_Directions_: Put every line of text from the records below into a Markdown table with the columns Row and Line, numbering the rows and skipping blank lines. Leave the pictures out of the table.

[Stored data entries]
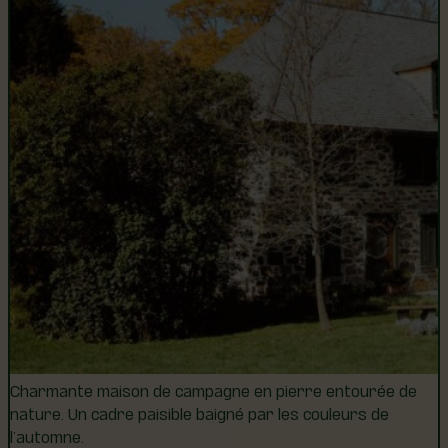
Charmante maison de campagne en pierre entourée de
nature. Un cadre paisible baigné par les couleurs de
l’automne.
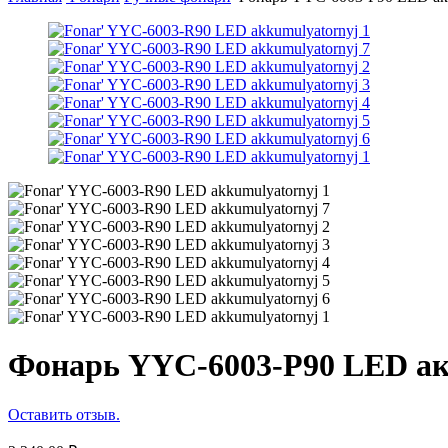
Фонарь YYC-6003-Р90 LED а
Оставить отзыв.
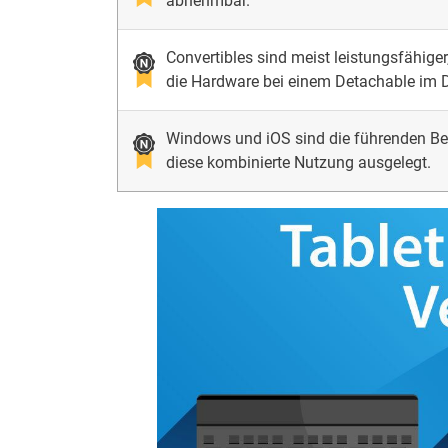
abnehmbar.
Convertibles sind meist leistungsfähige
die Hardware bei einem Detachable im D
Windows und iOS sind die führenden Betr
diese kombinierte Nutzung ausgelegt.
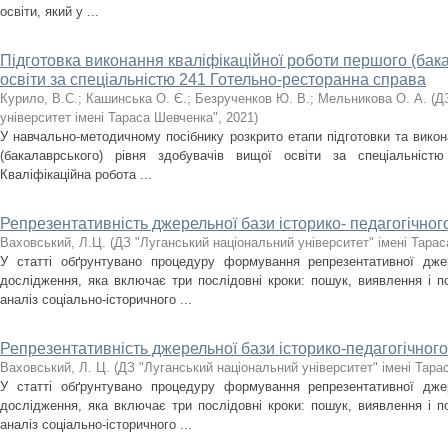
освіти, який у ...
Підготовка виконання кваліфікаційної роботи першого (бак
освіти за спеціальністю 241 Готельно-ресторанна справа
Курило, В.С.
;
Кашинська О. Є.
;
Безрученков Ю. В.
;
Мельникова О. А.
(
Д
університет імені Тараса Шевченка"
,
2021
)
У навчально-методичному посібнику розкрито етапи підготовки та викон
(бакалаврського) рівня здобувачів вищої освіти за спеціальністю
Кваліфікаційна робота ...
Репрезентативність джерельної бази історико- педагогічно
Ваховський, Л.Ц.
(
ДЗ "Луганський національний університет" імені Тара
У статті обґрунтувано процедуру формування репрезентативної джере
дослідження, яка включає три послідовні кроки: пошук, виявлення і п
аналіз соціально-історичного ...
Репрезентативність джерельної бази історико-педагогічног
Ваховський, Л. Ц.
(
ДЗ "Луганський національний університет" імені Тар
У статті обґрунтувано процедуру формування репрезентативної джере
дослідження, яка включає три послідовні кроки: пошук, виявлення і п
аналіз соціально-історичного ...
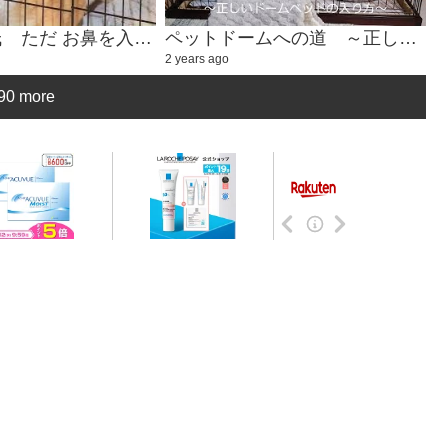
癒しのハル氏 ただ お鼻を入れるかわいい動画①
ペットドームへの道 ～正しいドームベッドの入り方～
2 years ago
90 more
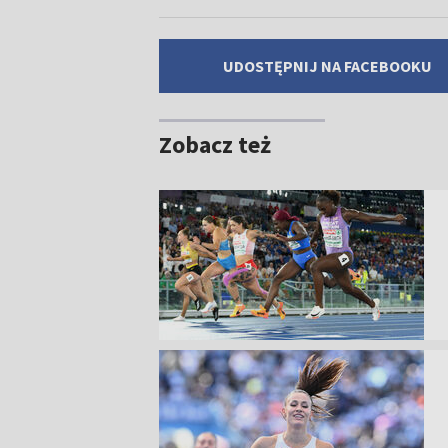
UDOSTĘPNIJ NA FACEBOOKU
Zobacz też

_Written reply_:
| Row | Line |
|---|---|
| 1 | Charmante maison de campagne en pierre entourée de |
| 2 | nature. Un cadre paisible baigné par les couleurs de |
| 3 | l’automne. |
| 4 | Фонарь YYC-6003-Р90 LED а |
| 5 | Оставить отзыв. |
| 6 | abnehmbar. |
| 7 | Convertibles sind meist leistungsfähige |
| 8 | die Hardware bei einem Detachable im D |
| 9 | Windows und iOS sind die führenden Betr |
| 10 | diese kombinierte Nutzung ausgelegt. |
| 11 | освіти, який у ... |
| 12 | Підготовка виконання кваліфікаційної роботи першого (бак |
| 13 | освіти за спеціальністю 241 Готельно-ресторанна справа |
| 14 | Курило, В.С. |
| 15 | ; |
| 16 | Кашинська О. Є. |
| 17 | ; |
| 18 | Безрученков Ю. В. |
| 19 | ; |
| 20 | Мельникова О. А. |
| 21 | ( |
| 22 | Д |
| 23 | університет імені Тараса Шевченка" |
| 24 | , |
| 25 | 2021 |
| 26 | ) |
| 27 | У навчально-методичному посібнику розкрито етапи підготовки та викон |
| 28 | (бакалаврського) рівня здобувачів вищої освіти за спеціальністю |
| 29 | Кваліфікаційна робота ... |
| 30 | Репрезентативність джерельної бази історико- педагогічно |
| 31 | Ваховський, Л.Ц. |
| 32 | ( |
| 33 | ДЗ "Луганський національний університет" імені Тара |
| 34 | У статті обґрунтувано процедуру формування репрезентативної джере |
| 35 | дослідження, яка включає три послідовні кроки: пошук, виявлення і п |
| 36 | аналіз соціально-історичного ... |
| 37 | Репрезентативність джерельної бази історико-педагогічног |
| 38 | Ваховський, Л. Ц. |
| 39 | ( |
| 40 | ДЗ "Луганський національний університет" імені Тар |
| 41 | У статті обґрунтувано процедуру формування репрезентативної джере |
| 42 | дослідження, яка включає три послідовні кроки: пошук, виявлення і п |
| 43 | аналіз соціально-історичного ... |
| 44 | 癒しのハル氏 ただ お鼻を入れるかわいい動画① |
| 45 | ペットドームへの道 ～正しいドームベッドの入り方～ |
| 46 | 2 years ago |
| 47 | 90 more |
| 48 | UDOSTĘPNIJ NA FACEBOOKU |
| 49 | Zobacz też |